◆ THE PROBLEM: Arrange the part of the items that opens with the line containing "- Левурда /Allium ursinum/" and closes with the line containing "Продуктът е произведен" as a Markdown table with the columns Row and Line. Number each row and leave out blank lines.

◆ RECORDS SUPPLIED:
● ● ● ●

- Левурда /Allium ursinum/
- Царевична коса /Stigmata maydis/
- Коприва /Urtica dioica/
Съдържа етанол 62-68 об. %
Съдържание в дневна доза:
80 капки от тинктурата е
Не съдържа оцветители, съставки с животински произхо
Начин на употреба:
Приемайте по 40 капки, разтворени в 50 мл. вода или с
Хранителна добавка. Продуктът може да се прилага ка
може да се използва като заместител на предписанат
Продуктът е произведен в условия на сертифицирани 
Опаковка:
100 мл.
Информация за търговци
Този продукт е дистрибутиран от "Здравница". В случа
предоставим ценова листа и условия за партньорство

● ● ● ●

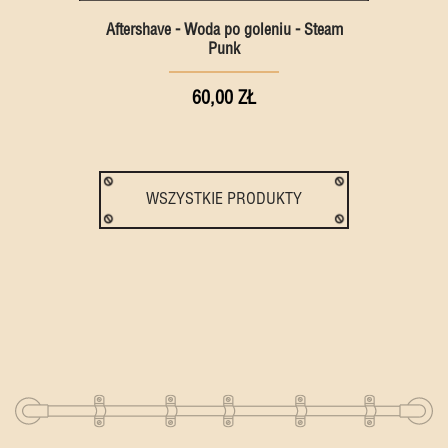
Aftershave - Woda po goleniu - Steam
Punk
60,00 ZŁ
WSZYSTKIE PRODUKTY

● ● ● ●

◆ REPLY TO THE EXERCISE:
| Row | Line |
|---|---|
| 1 | - Левурда /Allium ursinum/ |
| 2 | - Царевична коса /Stigmata maydis/ |
| 3 | - Коприва /Urtica dioica/ |
| 4 | Съдържа етанол 62-68 об. % |
| 5 | Съдържание в дневна доза: |
| 6 | 80 капки от тинктурата е |
| 7 | Не съдържа оцветители, съставки с животински произхо |
| 8 | Начин на употреба: |
| 9 | Приемайте по 40 капки, разтворени в 50 мл. вода или с |
| 10 | Хранителна добавка. Продуктът може да се прилага ка |
| 11 | може да се използва като заместител на предписанат |
| 12 | Продуктът е произведен в условия на сертифицирани  |